REQUIREMENT:
List every short heading that stands alone on its own line in the text about letting go of the past.

EXCERPT TO READ:
◇ ◇ ◇ ◇ ◇

But rather than using such expression as an inspiration to ‘move on’ after having an apparent understanding of the past, the “coulda, wouda, shoulda” becomes a heavy emotional and mental baggage to those who are unable to ‘let go.’ Instead of only taking the lessons learned, the heaviness of bringing the past with them is weighing them down. Usually, these people cannot stop blaming themselves for the mistakes and bad choices they made. They constantly think about the damages those caused, be it big or small.

Fixating on the past makes us unable to realize the good things left in us at the present. Sometimes, the good thing is right in front of us; yet, we do not see it. We cannot appreciate things for what they are worth. How we interpret our circumstances is far from what they actually are. Because of this, we might miss so many opportunities to live again, and be happy.

A damaged past could then cause further injury. People who are ‘lost’ at the present do not know what they really want. They also cannot envision any clear future for themselves.

 

My Reflection

The Past

1. The tendency to hold on to the past is so understandable, especially because of how the past directly affects the present. Perhaps it’s an injustice or an evil thing done to us in the past, which causes us suffering, humiliation and other sorts of affliction. Other times, we make bad choices and mistakes ourselves. Unable to forgive ourselves, we keep thinking about how we could have picked another choice instead. We imagine some form of an “alternate reality” or “parallel universe” that only exists in science fiction movies, series or books in which the characters have a ‘better version’ of themselves.

2. We are not in sci-fi; we are in the reality of carrying with us past wounds and hurts that are preventing us from accomplishing the better life we are praying for. I feel you in how hard it is to let go of the past, as I, too, found myself in that situation before. So if you are suffering with emotional baggages, read on, and consider my advice in this piece.

3. At times, people ‘wait’ for the ‘wounds’ to be healed before they decide to move on. But let me tell you that your wounds will never be healed until you make an act of will to let go of the past. You might end up wasting your life away, waiting for your wounds to heal themselves. It’s not happening. Again, in an act of will, you must first let go of the hurt, then move on from the past… and that’s when the wounds get healed.

4. But what is the most crucial step to be able to willfully let go and move on? To see things in the light of most holy faith.

I was able to let go of the past completely, and move on, when my understanding and practice of the Faith became much stronger.

5. For Catholics, seeing things in light of our Faith is the advantage. But it is something that the unbelievers of the Catholic Church and the unbelievers of God, the secular world, do not have.

Unbelievers of the Catholic Faith

6. To John Calvin, for example, the person who founded Reformed Protestantism, your life was terrible because you deserved it. For him, God made two groups: the elect, chosen to show His mercy, and the damned, chosen to show His justice. It means that, according to him, because you are among the damned, you deserve it that this person hurt you; or you deserve it that you made the wrong choice. And worse, he said that God could do to you whatever pleased Him, because He is God. I think he meant that your disadvantage is the advantage of others. To him, God created some men to be miserable sinners, bound to Hell.

◇ ◇ ◇ ◇ ◇

DATASET EXCERPTS:
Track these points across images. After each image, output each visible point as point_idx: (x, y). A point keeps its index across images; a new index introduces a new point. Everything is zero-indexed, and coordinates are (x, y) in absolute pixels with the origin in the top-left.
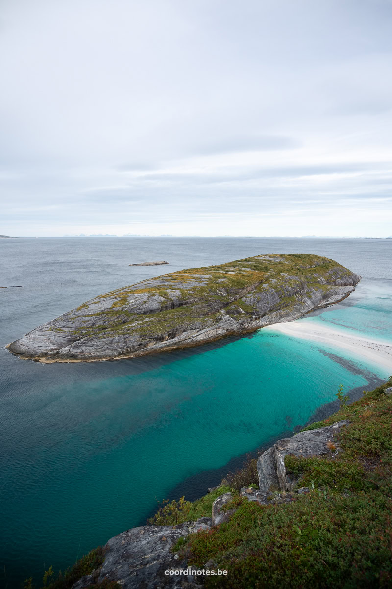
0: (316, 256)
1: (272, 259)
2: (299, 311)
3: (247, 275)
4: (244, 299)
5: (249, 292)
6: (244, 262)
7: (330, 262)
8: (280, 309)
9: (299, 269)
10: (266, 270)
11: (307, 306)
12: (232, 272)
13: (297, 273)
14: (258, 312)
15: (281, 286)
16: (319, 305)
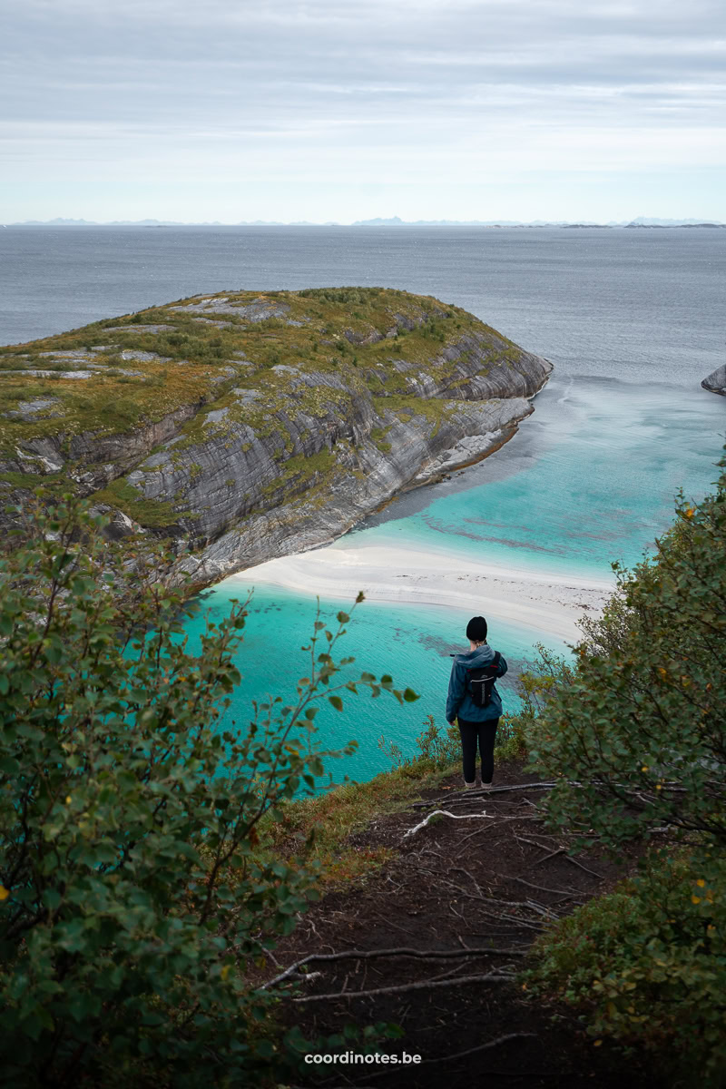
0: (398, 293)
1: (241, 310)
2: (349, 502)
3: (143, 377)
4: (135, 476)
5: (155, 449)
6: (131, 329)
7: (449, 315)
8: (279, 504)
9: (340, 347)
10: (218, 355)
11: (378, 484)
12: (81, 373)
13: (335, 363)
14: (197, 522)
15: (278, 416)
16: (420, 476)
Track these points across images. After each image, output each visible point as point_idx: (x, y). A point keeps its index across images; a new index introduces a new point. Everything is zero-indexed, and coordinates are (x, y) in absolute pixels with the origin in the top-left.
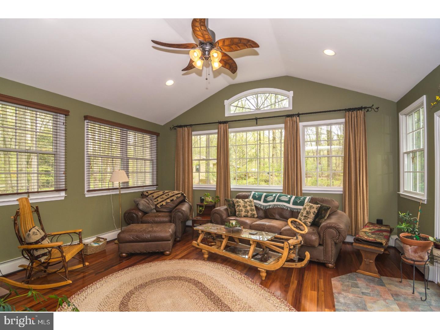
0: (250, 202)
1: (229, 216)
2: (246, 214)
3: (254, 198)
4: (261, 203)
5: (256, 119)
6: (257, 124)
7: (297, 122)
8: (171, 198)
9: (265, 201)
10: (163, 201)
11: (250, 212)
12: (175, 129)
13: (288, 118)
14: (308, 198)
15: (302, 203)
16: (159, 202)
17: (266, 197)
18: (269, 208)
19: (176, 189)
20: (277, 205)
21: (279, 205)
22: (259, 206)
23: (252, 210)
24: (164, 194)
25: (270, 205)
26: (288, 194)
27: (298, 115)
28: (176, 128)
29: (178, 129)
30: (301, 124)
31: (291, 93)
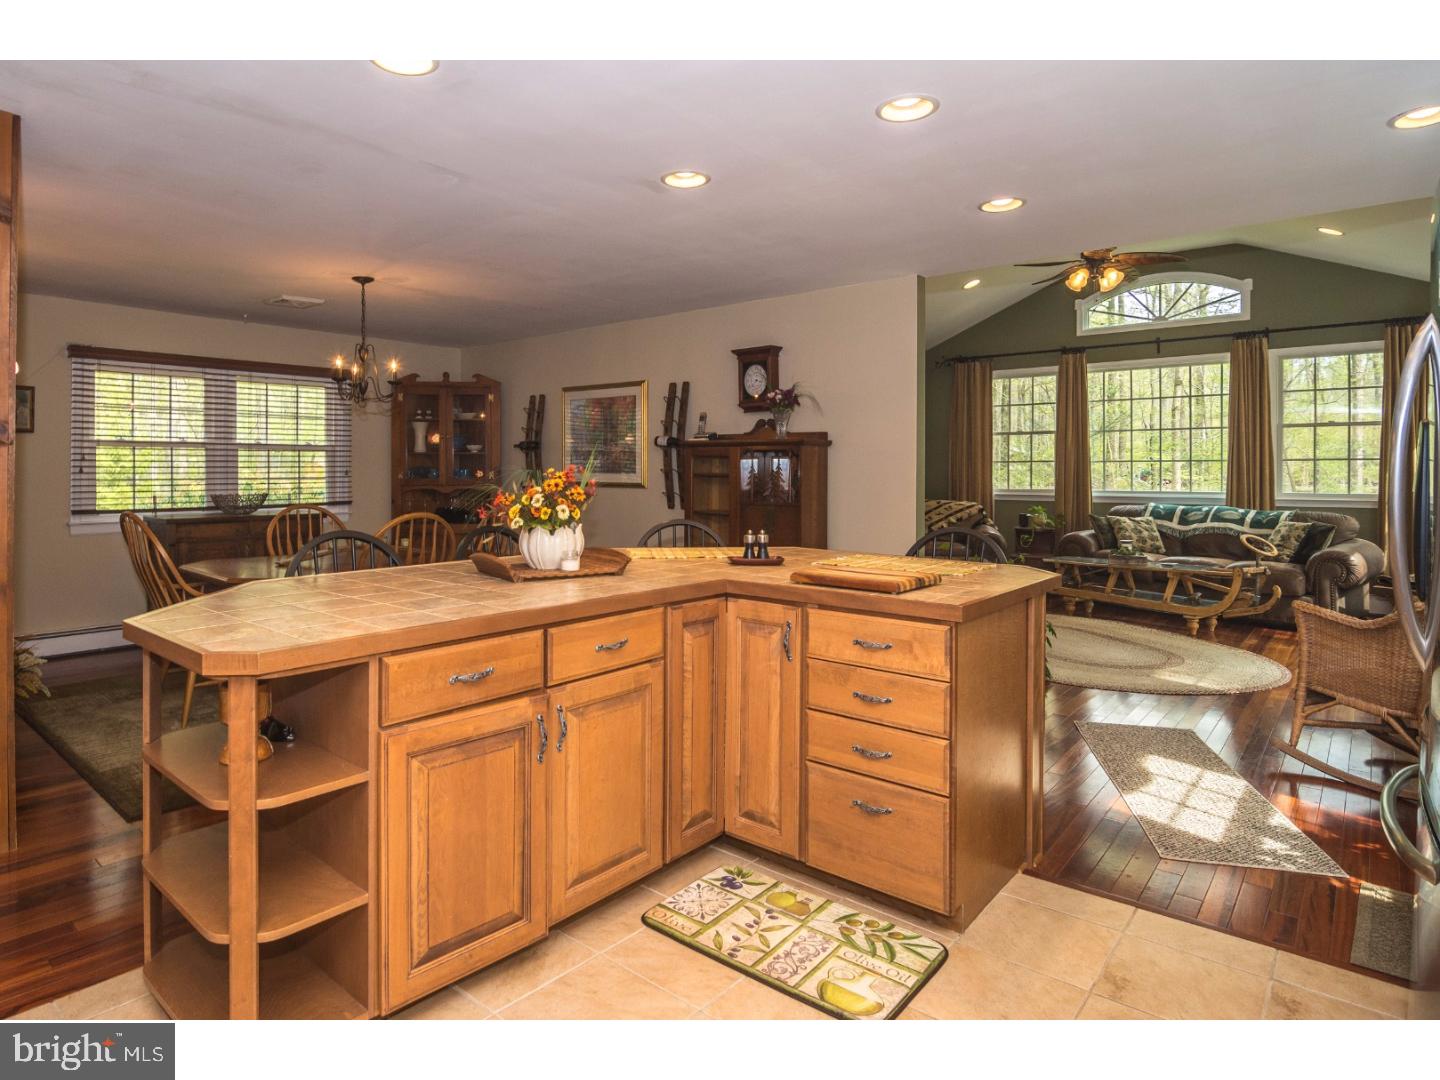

◇ ◇ ◇ ◇ ◇

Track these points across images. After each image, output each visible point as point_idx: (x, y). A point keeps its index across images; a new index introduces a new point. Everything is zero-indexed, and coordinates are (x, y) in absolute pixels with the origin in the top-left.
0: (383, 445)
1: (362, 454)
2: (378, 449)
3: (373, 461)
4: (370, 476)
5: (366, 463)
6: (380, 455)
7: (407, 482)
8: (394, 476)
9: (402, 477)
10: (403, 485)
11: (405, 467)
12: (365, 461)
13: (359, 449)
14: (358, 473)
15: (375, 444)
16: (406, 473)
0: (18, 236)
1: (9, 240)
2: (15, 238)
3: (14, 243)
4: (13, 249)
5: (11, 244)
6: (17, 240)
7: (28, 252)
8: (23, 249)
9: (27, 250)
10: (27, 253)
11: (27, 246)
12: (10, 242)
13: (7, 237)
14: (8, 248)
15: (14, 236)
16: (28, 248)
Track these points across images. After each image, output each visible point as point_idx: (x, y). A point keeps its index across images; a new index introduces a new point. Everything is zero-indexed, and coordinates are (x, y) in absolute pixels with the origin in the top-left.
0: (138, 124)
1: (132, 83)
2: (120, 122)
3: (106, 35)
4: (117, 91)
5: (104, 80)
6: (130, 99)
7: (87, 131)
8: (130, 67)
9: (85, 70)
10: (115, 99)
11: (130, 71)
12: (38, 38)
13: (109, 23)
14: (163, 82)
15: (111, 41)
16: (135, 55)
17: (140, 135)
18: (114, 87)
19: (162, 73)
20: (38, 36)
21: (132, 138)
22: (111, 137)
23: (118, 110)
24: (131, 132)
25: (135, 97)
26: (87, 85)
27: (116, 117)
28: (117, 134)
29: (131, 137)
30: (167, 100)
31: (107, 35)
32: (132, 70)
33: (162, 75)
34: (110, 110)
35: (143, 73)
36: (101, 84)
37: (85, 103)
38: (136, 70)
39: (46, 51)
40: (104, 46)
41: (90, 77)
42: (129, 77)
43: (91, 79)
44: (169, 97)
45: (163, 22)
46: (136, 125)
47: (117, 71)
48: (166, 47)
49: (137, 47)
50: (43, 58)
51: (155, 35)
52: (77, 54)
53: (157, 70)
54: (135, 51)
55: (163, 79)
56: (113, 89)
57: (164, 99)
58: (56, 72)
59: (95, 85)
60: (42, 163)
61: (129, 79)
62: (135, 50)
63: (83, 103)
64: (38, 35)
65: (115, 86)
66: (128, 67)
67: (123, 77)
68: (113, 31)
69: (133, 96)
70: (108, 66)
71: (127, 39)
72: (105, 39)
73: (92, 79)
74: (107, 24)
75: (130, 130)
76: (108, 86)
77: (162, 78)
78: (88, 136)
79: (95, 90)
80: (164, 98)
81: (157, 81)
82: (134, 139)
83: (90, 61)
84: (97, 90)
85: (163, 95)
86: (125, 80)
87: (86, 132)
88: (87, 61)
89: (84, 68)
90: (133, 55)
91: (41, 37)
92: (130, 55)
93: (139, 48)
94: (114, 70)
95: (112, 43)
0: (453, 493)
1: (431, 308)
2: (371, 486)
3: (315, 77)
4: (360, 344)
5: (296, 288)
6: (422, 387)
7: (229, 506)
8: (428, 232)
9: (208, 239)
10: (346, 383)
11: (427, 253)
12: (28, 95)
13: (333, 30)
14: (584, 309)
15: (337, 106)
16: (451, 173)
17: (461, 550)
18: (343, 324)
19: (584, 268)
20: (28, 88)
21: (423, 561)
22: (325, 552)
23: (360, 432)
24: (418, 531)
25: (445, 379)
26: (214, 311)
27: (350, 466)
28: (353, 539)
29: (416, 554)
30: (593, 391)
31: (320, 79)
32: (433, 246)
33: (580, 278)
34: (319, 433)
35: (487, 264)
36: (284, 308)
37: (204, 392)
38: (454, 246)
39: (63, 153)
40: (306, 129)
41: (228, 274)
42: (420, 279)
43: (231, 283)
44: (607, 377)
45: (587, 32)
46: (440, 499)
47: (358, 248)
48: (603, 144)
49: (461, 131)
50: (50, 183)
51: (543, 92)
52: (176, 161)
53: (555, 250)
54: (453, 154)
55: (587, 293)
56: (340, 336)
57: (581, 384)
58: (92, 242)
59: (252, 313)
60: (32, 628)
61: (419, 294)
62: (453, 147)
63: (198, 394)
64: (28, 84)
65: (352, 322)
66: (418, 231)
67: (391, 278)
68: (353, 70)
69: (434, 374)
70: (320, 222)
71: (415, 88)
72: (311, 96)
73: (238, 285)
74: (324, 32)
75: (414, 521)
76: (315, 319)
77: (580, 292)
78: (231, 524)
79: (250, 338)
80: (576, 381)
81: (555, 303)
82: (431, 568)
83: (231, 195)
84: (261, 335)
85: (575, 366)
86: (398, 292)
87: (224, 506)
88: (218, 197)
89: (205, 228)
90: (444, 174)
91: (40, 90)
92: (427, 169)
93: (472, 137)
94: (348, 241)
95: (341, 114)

◇ ◇ ◇ ◇ ◇

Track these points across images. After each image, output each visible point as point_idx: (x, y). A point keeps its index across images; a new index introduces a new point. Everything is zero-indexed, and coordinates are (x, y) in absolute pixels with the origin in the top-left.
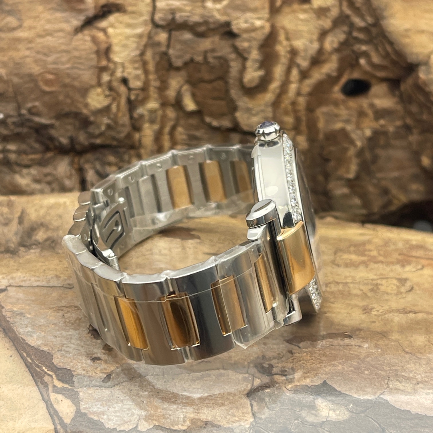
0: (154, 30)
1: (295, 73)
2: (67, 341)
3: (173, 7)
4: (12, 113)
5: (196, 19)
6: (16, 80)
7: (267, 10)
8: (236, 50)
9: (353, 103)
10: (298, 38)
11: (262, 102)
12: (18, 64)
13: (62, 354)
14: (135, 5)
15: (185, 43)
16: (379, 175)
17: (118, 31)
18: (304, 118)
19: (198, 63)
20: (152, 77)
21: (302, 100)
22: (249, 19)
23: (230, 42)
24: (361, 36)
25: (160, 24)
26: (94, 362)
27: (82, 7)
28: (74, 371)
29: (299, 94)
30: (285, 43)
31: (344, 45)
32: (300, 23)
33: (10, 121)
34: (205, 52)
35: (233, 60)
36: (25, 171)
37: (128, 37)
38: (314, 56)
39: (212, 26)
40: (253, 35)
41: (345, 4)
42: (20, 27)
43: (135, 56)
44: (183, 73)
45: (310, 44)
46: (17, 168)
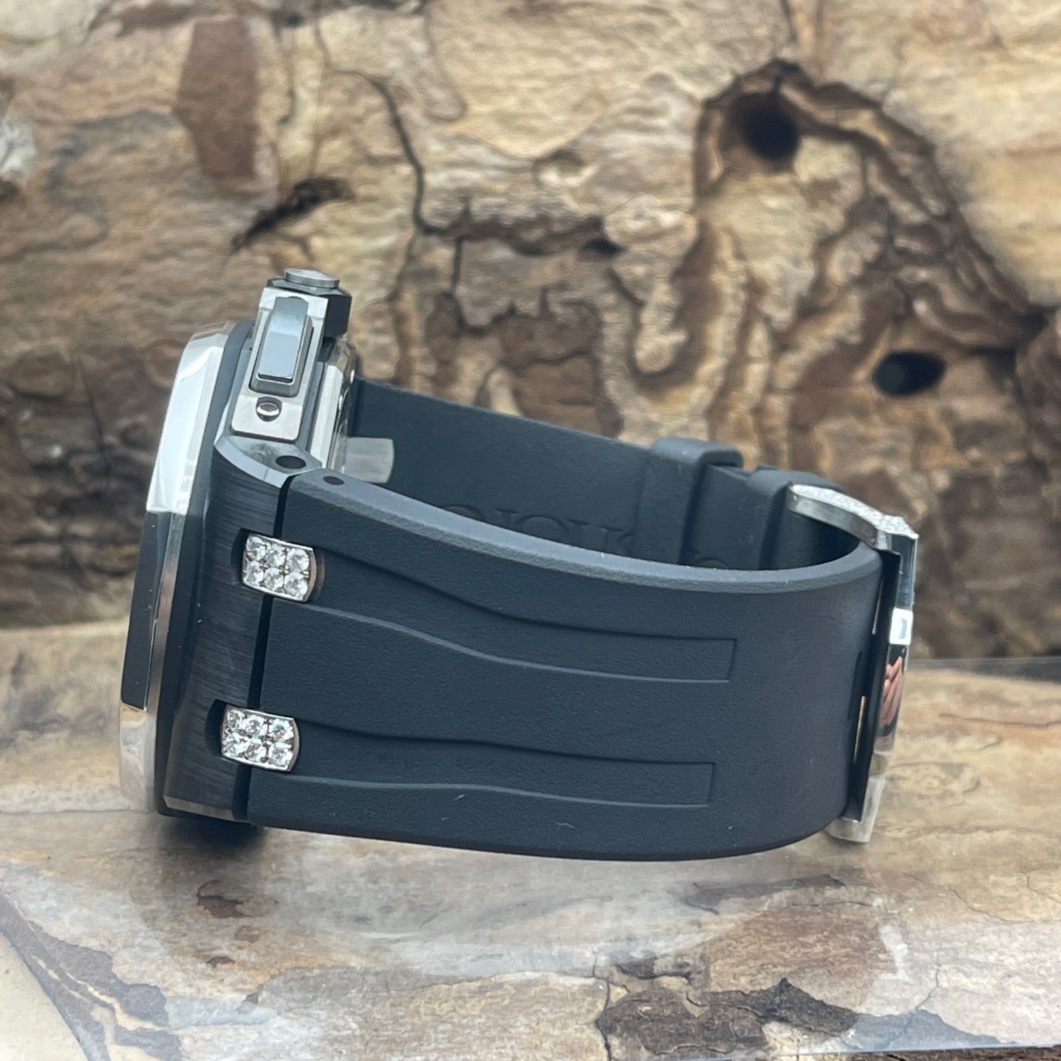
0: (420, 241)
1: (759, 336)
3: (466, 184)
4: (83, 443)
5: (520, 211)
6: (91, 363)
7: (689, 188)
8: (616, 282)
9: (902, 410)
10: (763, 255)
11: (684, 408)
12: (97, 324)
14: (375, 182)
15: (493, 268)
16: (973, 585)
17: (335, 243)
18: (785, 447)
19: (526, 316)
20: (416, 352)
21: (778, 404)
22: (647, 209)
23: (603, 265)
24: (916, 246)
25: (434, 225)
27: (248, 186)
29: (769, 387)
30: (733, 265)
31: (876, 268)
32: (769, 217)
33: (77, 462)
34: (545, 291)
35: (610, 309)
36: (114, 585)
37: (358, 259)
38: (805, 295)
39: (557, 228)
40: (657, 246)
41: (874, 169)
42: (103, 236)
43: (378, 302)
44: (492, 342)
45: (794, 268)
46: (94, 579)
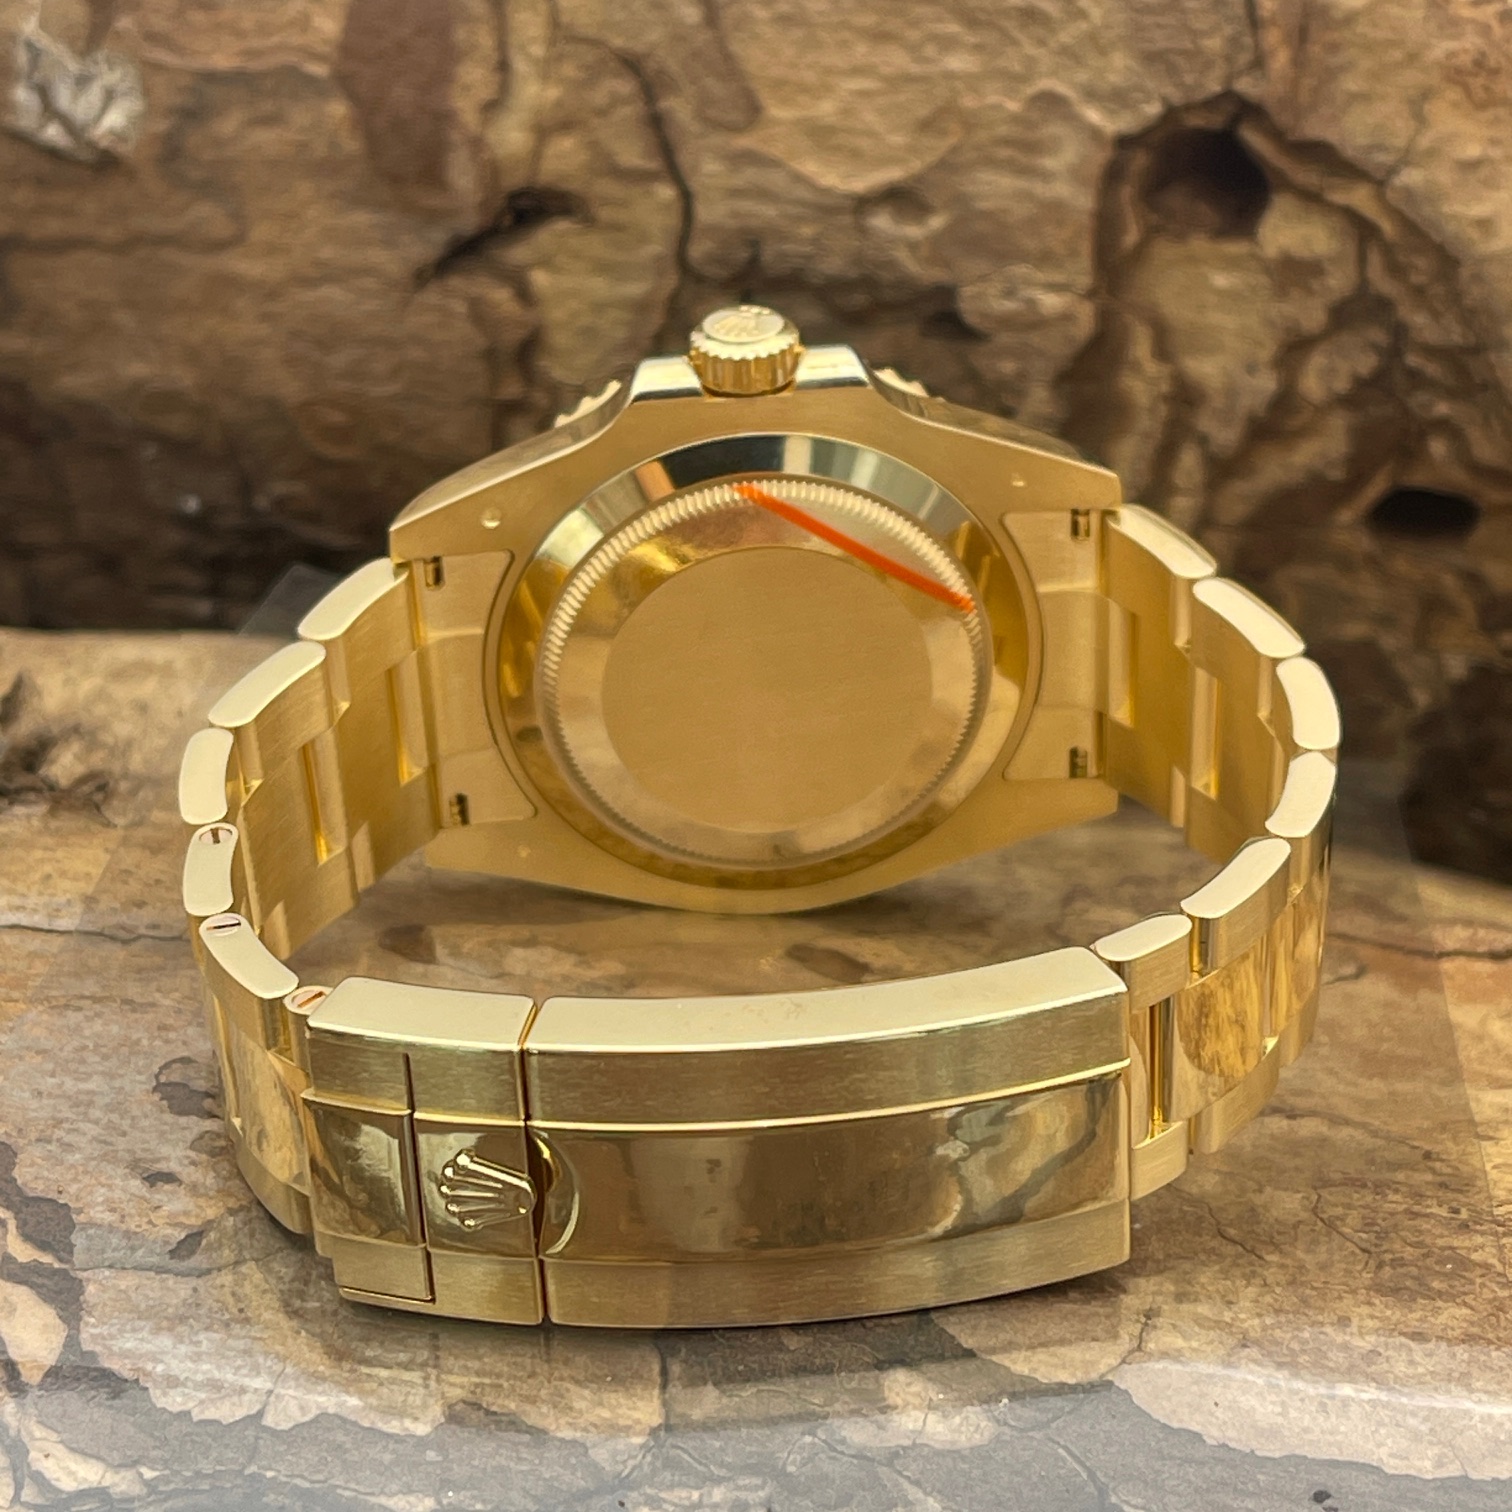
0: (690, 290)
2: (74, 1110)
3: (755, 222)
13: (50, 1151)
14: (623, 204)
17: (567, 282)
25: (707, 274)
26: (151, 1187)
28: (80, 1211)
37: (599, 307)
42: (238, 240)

◇ ◇ ◇ ◇ ◇

ANSWER SECTION:
My Reflection
The Past
Unbelievers of the Catholic Faith